Who was this woman of compassion and prayer? Socialite turned social worker, lady of fashion who lived among the poor, woman of wealth who had no money, activist who early learned the discipline of sanctity. Her name was Catherine McAuley; her institute is the Religious Sisters of Mercy, started in 1831 with only seven co-workers.

In nineteenth century Dublin, which Catherine labeled "one scene of wretchedness and sorrow," poverty and ignorance appeared to be taken for granted.
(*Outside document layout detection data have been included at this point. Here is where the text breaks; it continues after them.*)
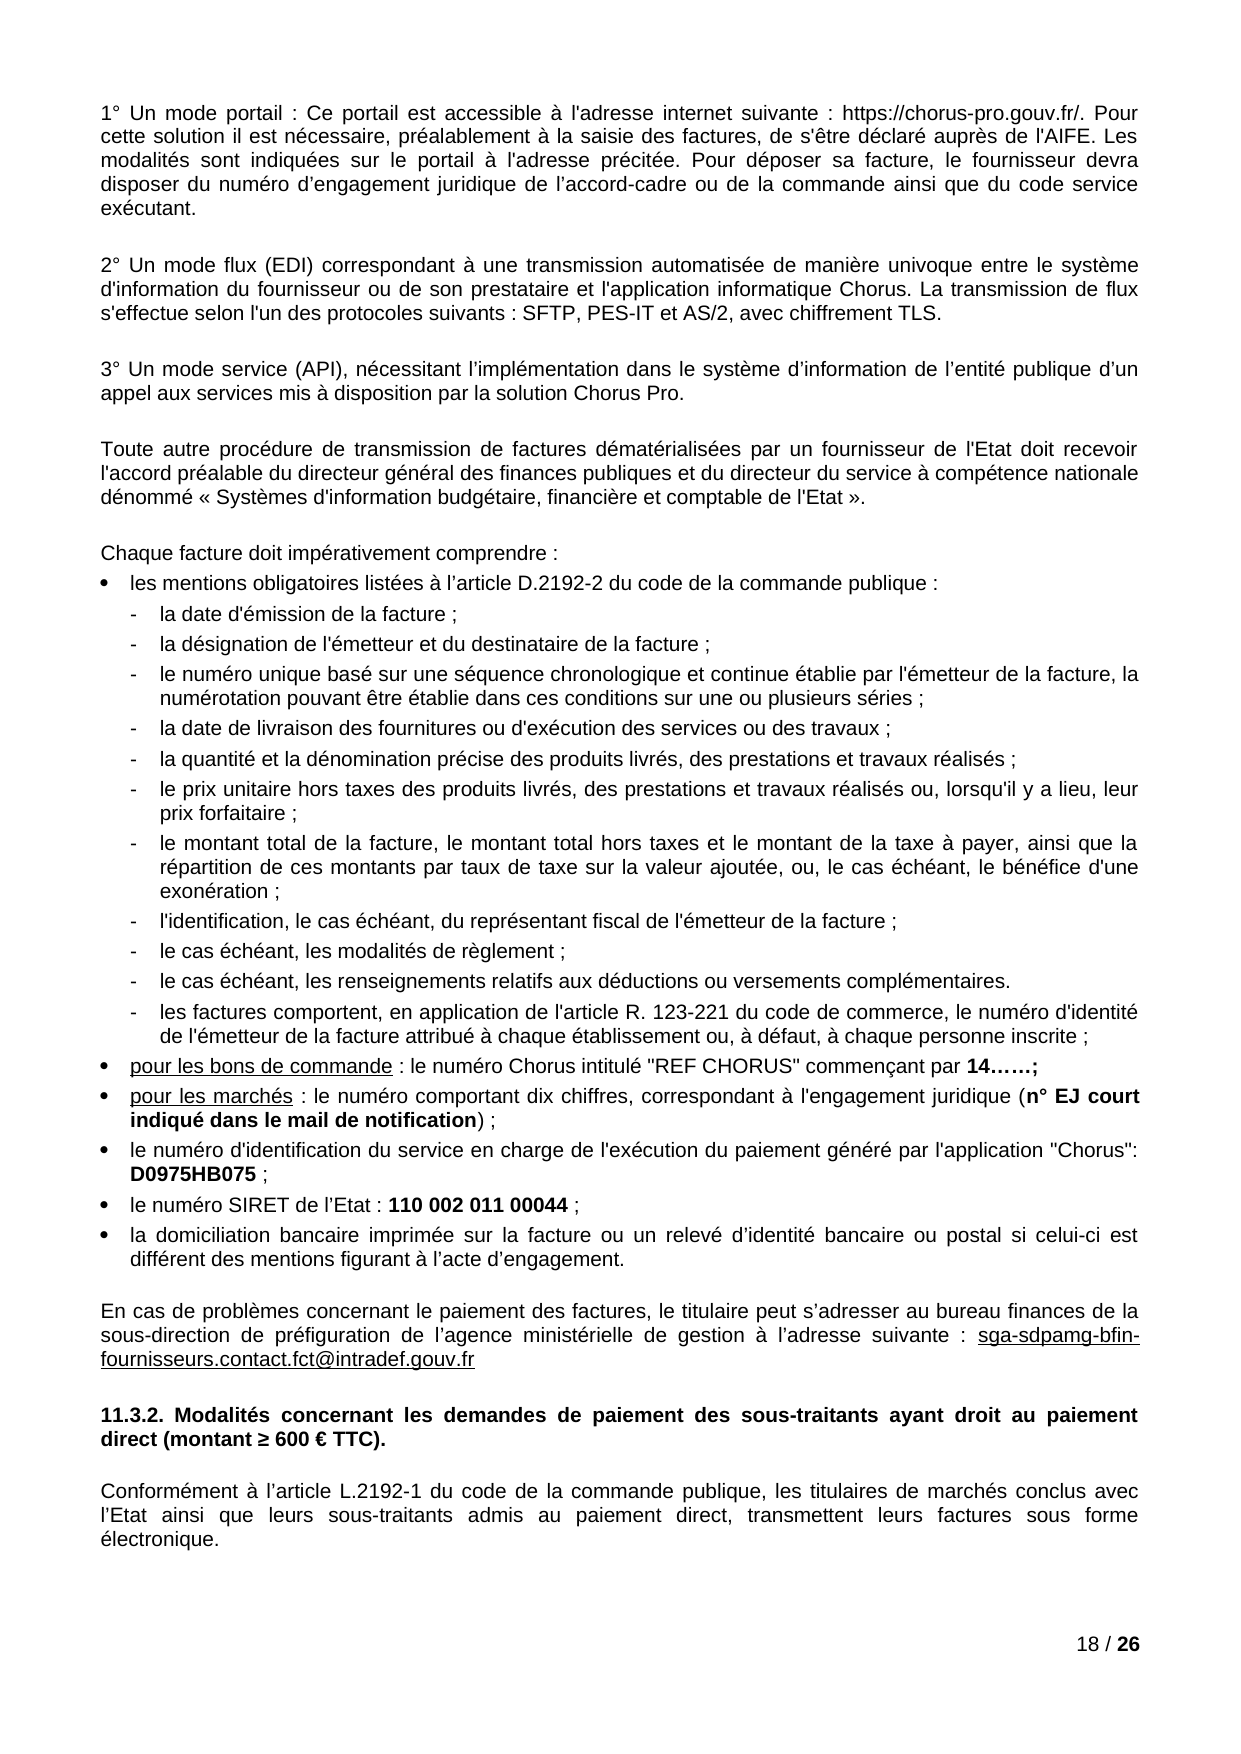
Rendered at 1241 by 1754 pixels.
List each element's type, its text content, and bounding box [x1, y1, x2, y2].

list le prix unitaire hors taxes des produits livrés, des prestations et travaux réalisés ou, lorsqu'il y a lieu, leur prix forfaitaire ; [130, 777, 1140, 824]
list le montant total de la facture, le montant total hors taxes et le montant de la taxe à payer, ainsi que la répartition de ces montants par taux de taxe sur la valeur ajoutée, ou, le cas échéant, le bénéfice d'une exonération ; [130, 831, 1140, 903]
list le cas échéant, les renseignements relatifs aux déductions ou versements complémentaires. [130, 969, 1140, 993]
text Chaque facture doit impérativement comprendre : [100, 541, 1140, 565]
list le cas échéant, les modalités de règlement ; [130, 939, 1140, 963]
text Conformément à l’article L.2192-1 du code de la commande publique, les titulaires de marchés conclus avec l’Etat ainsi que leurs sous-traitants admis au paiement direct, transmettent leurs factures sous forme électronique. [100, 1479, 1140, 1551]
list la domiciliation bancaire imprimée sur la facture ou un relevé d’identité bancaire ou postal si celui-ci est différent des mentions figurant à l’acte d’engagement. [100, 1223, 1140, 1271]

Distressed by the misery of the poor, she was one of a few extraordinary women who began to care for those for whom, to all appearances, no one else seemed to care.

Nano Nagle, founder of the Presentation Sisters; Mary Aikenhead, founder of the Sisters of Charity in Ireland; and Catherine McAuley, founder of the Sisters of Mercy, all lived in Dublin within a period of fifty years. All had similar hopes for educating and helping the poor.

Although they were permitted, according to their rule, to take in those seeking an education, the Presentation Sisters and the Irish Sisters of Charity observed the rule of cloister and did not go through the city to work there among the poor. Catherine McAuley, who had studied the accomplishments of both Nano Nagle and Mark Aikenhead, knew first-hand the very real problems of the deprived in Dublin because she had seen where and how they lived. She had an idea of what could be done and set out earnestly to try to do it. And it was she, who in the providence of God, was able to use her social position and inherited wealth to help the needy who wandered the city streets.

As founder of an Irish religious order, Catherine might be thought unlikely to succeed, largely because a religious institute was never really her intent at all. She was approximately 50 years old when the Institute of the Sisters of Mercy was established; she lived only 10 years after that uncertain beginning; and she found out very quickly that what she had thought a vast amount of inherited wealth—close to one million dollars in twentieth century currency—was pitifully inadequate for the needs of those who cried out for help. Not all the money in Dublin could have relieved the social ills apparent everywhere. Those she saw in need were not only numerous, but they seemed daily to multiply.

Ireland was in turmoil; bitter, deep and divided. Dublin was split into religious, economic and socio-political categories unalterably opposed to each other: Catholic-Protestant, poor-rich, and underprivileged-influential. The divisions were rooted in the late seventeenth century defeat of Catholic forces by Protestant troops loyal to the English monarch. What followed is known in Irish history as the "Penal Code," a legislative attempt to impose another church, another economic and political order.

By 1730 the opening of government Charter Schools, in opposition to the few new "Charity" schools, was looked upon by Catholics as a concerted drive to proselytize their children. Gradually, though not without first causing great suffering, post-Penal Laws had begun to ease some of the restriction in six schools. By 1811, when the Protestant Kilare Place Society began educating hundreds of children in Dublin, it was evident that more sources of Catholic education were imperative if the faith was to survive.

Catherine McAuley's perception of the situation was clear, her purpose formed. Her procedures, though she thought them her own, were taking shape in God's hands. Her gifts of charm and courage, wit and wisdom supplemented her wealth in carrying out her vision of service. Many years later Dr. Michael Blake, Bishop of Dromore, was to say to say of her in a letter to Pope Leo XII, "She seems raised up to bring about some great work for the Church."